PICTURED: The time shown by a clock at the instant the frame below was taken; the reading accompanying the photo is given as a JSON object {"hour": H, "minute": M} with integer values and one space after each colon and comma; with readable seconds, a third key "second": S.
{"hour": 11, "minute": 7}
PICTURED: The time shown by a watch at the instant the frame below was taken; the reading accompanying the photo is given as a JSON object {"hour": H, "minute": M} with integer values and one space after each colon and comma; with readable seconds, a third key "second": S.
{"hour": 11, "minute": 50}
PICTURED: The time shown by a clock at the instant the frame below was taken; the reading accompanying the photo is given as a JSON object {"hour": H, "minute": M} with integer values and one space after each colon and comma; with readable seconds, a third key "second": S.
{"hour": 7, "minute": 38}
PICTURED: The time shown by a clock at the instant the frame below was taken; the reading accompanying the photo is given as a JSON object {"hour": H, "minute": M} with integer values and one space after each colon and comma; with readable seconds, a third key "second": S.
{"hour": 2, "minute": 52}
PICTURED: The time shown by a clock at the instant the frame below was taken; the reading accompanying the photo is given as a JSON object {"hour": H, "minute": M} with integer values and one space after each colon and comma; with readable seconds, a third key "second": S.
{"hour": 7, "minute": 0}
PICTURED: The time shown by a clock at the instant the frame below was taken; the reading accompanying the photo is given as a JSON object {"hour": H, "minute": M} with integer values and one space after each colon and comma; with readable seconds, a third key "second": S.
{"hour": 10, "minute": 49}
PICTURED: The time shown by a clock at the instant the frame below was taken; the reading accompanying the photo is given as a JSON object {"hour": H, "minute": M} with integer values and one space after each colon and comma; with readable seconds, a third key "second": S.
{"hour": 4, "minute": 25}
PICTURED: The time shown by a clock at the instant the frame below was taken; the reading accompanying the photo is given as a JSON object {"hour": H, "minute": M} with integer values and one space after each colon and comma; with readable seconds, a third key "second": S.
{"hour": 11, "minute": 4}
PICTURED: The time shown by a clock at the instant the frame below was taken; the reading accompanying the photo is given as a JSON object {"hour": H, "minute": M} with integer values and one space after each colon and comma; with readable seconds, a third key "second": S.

Exercise goal: List every line of the listing above that contains the string "watch", counting only matches with the same capitalization.

Solution for this task:
PICTURED: The time shown by a watch at the instant the frame below was taken; the reading accompanying the photo is given as a JSON object {"hour": H, "minute": M} with integer values and one space after each colon and comma; with readable seconds, a third key "second": S.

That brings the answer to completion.